The instrumentation is first-rate throughout, with Cornelius showing himself adept on a wide range of different guitars, which encompass standard electric and acoustic, resonator, lap steel and pedal steel, along with electric and stand-up bass. With nicely-understated backing only by Henry Nichols, drums, and Randal Muir’s Hammond organ and piano to Cornelius’s rhythm guitar and bass, it’s solidly captivating in the way it sticks just to the essentials, without histrionics or overplaying. The same could also be said of Cornelius’s lead guitar playing—just sticking felicitously to the basics, creatively and originally, certainly, but not overdone or with gratuitous flash. Ian Collard adds accompanying harmonica to Cornelius’s guitar solo on “”On Your Way Down;” and Kelly Ottaway plays Wurlitzer electric piano and regular piano on “Town of Machine.” Background singers Carmel Claxton and Jane McArthur appear on a couple of tracks.
All in all, Pete Cornelius’s latest release, Tumbleweed, is a top-notch, original rock CD that draws on, but does not depend on, the best of contemporary rock and some blues influences. Being a rock music fan, I would recommend it.
Reviewer George "Blues Fin Tuna" Fish hails from Indianapolis, Indiana. He wrote the liner notes for Yank Rachell’s Delmark album, Chicago Style and has written a regular music column for several years.
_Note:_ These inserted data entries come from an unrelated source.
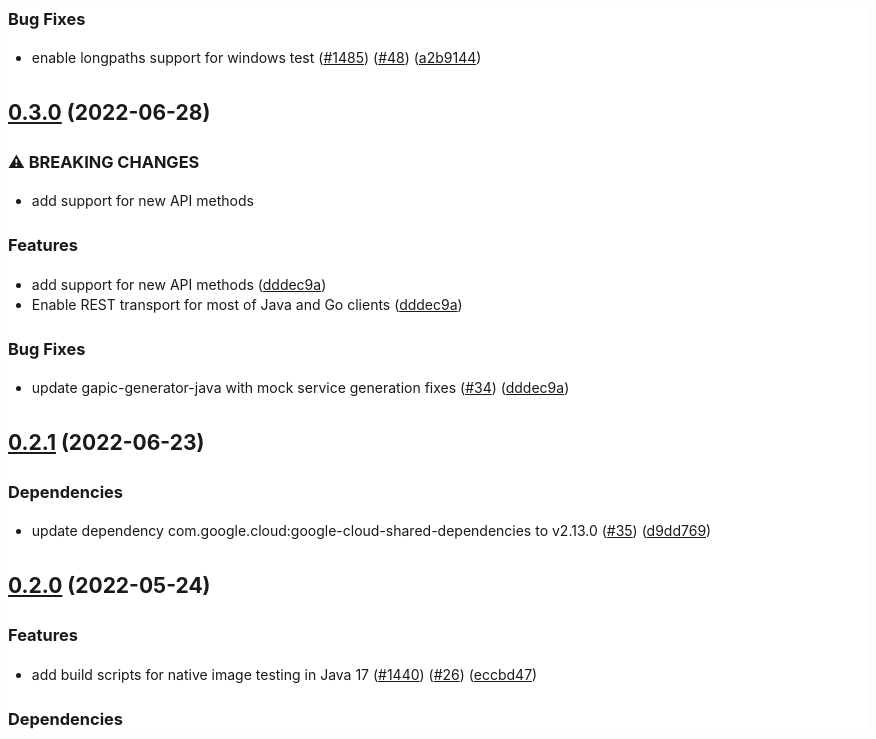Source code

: 
### Bug Fixes

* enable longpaths support for windows test ([#1485](https://github.com/googleapis/java-bare-metal-solution/issues/1485)) ([#48](https://github.com/googleapis/java-bare-metal-solution/issues/48)) ([a2b9144](https://github.com/googleapis/java-bare-metal-solution/commit/a2b9144b59b2074ad79aa9fe7f776469311fb1f5))

## [0.3.0](https://github.com/googleapis/java-bare-metal-solution/compare/v0.2.1...v0.3.0) (2022-06-28)


### ⚠ BREAKING CHANGES

* add support for new API methods

### Features

* add support for new API methods ([dddec9a](https://github.com/googleapis/java-bare-metal-solution/commit/dddec9a2ac639a03fea3e610dc09806f13d56f0b))
* Enable REST transport for most of Java and Go clients ([dddec9a](https://github.com/googleapis/java-bare-metal-solution/commit/dddec9a2ac639a03fea3e610dc09806f13d56f0b))


### Bug Fixes

* update gapic-generator-java with mock service generation fixes ([#34](https://github.com/googleapis/java-bare-metal-solution/issues/34)) ([dddec9a](https://github.com/googleapis/java-bare-metal-solution/commit/dddec9a2ac639a03fea3e610dc09806f13d56f0b))

## [0.2.1](https://github.com/googleapis/java-bare-metal-solution/compare/v0.2.0...v0.2.1) (2022-06-23)


### Dependencies

* update dependency com.google.cloud:google-cloud-shared-dependencies to v2.13.0 ([#35](https://github.com/googleapis/java-bare-metal-solution/issues/35)) ([d9dd769](https://github.com/googleapis/java-bare-metal-solution/commit/d9dd769e161ce3c07136d088fbb466414a5f445f))

## [0.2.0](https://github.com/googleapis/java-bare-metal-solution/compare/v0.1.1...v0.2.0) (2022-05-24)


### Features

* add build scripts for native image testing in Java 17 ([#1440](https://github.com/googleapis/java-bare-metal-solution/issues/1440)) ([#26](https://github.com/googleapis/java-bare-metal-solution/issues/26)) ([eccbd47](https://github.com/googleapis/java-bare-metal-solution/commit/eccbd470bac876f1d6c9bbc1585c66a2ba550506))


### Dependencies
Featured Blues Review 5 of 5
Mikey Jr and Matt Daniels – Pocket Full Of Money
8th Train Records
10 tracks, 30.55 minutes.
Mikey Junior is a native of New Jersey and has played harmonica and sung since his teenage years. This is his fourth CD release and is in acoustic trio format with regular guitarist Matt Daniels and Jimmy Pritchard on upright bass. Mikey also runs a full band called “Mikey Junior And The Cold Stone Blues” which will be competing at the IBCs in February. Mikey endears himself to any reviewer by providing a humorous press release which informs us that Mikey and Matt met while auditioning for “So You Think You Can Dance” – a likely story!
Each of the players contributes one original song. Mikey’s “We Made A Mistake” features some tough harp on a song of regret at the end of a relationship (“No matter who I’m with it’s you I’m thinking of”). Matt’s “North Country Blues” is an instrumental that does pretty well what the title suggests, Matt’s guitar sympathetically underpinned by Jimmy’s bass. Jimmy’s effort opens the CD and provides the title of the CD. It provides a good start to the CD locating the music in classic acoustic blues before we get versions of four RJ, two Muddy Waters and one tune from the pen of Junior Wells. All are well done and clearly recorded, but does the world need more versions of these classic songs?
Well the truth is that Mikey will probably sell more CDs off the bandstand after people enjoy his shows. Nevertheless for someone who has not seen the live show the CD works well and I particularly enjoyed the uptempo version of “They’re Red Hot”, the stately version of “Me And The Devil Blues” and the rolling tempo of closer “You Don’t Have To Go”. All three originals work well and suggest that next time round they might do more original music and fewer covers.
The CD is a good introduction to Mikey Jr. and friends’ music and should appeal to all lovers of well recorded acoustic blues.
Reviewer John Mitchell is a blues enthusiast based in the UK. He recently attended the Blues Blast Awards in Chicago and had a great time! Back in the USA for the January 2011 Blues Cruise!